Como en un castigo de mitología griega, empiezo novelas y cada noche tengo que volver a leerlas desde el capítulo uno porque olvido de qué se trataban.  

En medio de esta locura lo único en lo que de verdad logro concentrarme es en cocinar. Peso, cuento, separo, bato, tamizo, engraso, incorporo, mezclo, añado, mido. Una cucharadita de esto, 200 gramos de lo de acá, media taza de aquello y precaliente el horno a 180 grados. 

No soy, claro, la única que está pasando la cuarentena enharinada. 

La gente está horneando más que nunca y tengo la impresión de que esta súbita afición compartida tiene que ver con la increíble ausencia de certezas que tenemos en estos días. 

No sabemos nada del presente, no sabemos nada del futuro, pero queremos desesperadamente aferrarnos a algo y ese algo, para muchos, es un trozo de pan de banano, una galleta casera, algo que creamos, amasamos y moldeamos con nuestras propias manos: algo que podemos controlar, algo tangible, algo que sale bien. 

Me explicaban el otro día que el cerebro humano desde el principio de los tiempos tiene dos posibles respuestas ante el peligro: pelear o correr (en inglés suena más bonito: fight or flight) y que esto que estamos viviendo, un virus asesino global, nos impide hacer cualquiera de esas cosas para las que estamos condicionados. 

Atascados en nuestras casas, imposibilitados de combatir al peligro o huir de él, nuestro viejo cerebro se desbarata de impotencia. Como un fallo en el sistema, error 404 not found, la máquina que somos no sabe cómo seguir funcionando con normalidad. 

Estamos congelados sin posibilidad de oprimir el botón de reiniciar. 

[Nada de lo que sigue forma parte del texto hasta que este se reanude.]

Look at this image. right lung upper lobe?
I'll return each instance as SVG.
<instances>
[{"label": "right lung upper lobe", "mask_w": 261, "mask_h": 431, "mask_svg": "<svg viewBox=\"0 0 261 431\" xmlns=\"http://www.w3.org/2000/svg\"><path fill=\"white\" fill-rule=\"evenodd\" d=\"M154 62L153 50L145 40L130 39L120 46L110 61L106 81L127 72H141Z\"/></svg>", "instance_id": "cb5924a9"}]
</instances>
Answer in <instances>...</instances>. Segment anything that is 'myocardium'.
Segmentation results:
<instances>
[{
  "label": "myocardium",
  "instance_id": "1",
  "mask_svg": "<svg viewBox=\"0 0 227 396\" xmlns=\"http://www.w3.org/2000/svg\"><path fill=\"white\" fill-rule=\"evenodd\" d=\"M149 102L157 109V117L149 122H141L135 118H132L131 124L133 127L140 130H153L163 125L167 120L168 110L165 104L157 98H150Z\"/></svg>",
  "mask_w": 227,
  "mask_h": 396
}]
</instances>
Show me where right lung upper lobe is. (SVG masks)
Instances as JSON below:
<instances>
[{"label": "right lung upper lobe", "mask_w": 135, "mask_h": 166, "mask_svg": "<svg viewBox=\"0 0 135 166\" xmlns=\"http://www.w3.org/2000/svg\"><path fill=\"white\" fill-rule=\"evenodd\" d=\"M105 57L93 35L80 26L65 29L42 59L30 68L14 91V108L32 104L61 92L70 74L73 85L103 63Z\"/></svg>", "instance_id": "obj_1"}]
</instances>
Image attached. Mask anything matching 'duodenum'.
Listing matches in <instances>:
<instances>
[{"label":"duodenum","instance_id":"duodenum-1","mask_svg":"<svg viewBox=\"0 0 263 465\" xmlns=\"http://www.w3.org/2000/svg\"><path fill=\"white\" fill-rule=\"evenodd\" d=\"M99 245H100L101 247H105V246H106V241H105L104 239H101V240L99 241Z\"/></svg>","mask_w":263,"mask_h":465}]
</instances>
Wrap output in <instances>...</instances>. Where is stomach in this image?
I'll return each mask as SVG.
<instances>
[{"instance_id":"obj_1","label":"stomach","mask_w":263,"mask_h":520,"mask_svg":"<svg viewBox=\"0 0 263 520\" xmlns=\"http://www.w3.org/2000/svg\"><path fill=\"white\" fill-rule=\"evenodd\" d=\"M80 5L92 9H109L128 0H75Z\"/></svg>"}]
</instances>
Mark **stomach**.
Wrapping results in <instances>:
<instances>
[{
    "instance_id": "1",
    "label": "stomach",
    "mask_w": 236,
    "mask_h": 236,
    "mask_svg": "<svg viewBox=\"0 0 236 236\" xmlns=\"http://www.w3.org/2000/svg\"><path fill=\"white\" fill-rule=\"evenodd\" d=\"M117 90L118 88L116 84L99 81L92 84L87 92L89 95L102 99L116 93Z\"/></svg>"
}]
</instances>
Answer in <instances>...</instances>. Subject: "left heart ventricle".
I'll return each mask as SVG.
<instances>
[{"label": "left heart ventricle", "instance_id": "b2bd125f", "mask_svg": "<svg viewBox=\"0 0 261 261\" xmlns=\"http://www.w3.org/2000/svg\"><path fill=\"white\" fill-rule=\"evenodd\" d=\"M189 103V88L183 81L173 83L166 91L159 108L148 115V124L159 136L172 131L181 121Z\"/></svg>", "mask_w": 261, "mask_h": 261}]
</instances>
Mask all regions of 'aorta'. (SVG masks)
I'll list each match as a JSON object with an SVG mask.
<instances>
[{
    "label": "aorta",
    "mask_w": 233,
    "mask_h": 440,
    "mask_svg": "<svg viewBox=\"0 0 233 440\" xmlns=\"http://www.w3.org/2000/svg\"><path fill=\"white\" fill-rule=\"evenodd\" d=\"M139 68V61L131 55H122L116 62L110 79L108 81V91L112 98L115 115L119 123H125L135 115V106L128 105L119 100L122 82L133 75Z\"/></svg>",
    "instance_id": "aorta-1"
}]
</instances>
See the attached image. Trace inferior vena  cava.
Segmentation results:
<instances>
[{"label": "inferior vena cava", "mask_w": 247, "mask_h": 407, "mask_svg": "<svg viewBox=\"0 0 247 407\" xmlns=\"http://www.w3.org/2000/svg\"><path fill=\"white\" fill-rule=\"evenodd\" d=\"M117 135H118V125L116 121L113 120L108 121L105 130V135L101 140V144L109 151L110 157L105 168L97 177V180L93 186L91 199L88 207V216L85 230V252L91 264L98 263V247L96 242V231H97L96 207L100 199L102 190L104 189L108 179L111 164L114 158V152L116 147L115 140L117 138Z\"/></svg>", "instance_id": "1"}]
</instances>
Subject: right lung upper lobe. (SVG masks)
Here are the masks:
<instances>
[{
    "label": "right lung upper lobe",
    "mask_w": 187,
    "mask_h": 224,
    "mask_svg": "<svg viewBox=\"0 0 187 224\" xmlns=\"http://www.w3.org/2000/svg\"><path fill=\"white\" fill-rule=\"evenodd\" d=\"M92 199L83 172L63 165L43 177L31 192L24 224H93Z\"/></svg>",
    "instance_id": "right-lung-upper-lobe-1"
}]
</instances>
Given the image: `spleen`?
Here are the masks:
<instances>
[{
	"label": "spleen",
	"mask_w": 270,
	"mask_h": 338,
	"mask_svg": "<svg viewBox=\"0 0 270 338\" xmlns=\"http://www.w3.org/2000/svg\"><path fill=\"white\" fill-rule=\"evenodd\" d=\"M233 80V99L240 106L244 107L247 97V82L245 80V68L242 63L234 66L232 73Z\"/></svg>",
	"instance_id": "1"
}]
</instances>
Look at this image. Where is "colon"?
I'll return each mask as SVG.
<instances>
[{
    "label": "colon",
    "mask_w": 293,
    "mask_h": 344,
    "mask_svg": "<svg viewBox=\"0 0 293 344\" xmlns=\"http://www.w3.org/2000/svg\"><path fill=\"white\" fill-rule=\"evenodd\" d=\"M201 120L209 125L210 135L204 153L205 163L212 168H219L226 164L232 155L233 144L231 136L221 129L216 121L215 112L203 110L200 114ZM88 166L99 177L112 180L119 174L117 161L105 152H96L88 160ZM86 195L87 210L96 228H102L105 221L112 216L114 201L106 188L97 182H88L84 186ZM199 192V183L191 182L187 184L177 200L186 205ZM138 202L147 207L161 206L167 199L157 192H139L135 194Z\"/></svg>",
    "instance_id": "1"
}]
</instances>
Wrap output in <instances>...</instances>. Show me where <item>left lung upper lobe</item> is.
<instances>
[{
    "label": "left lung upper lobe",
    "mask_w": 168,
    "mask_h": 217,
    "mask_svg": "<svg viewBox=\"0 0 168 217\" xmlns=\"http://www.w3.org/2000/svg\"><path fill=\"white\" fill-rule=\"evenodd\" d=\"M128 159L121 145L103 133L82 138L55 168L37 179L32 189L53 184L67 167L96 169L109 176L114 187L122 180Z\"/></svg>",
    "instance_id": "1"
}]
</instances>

Entonces quizás la cocina, esa práctica tan antigua como nosotros mismos, da la tranquilidad a nuestro yo primitivo de que esa masa que mete al horno saldrá convertida en un budín, un flan, un pie, una torta, un pan. 

Algo que dé consuelo a los tristes homínidos. 

Y eso, el placer de la transformación de la cocina, es lo único que logra endulzar este tiempo tan amargo.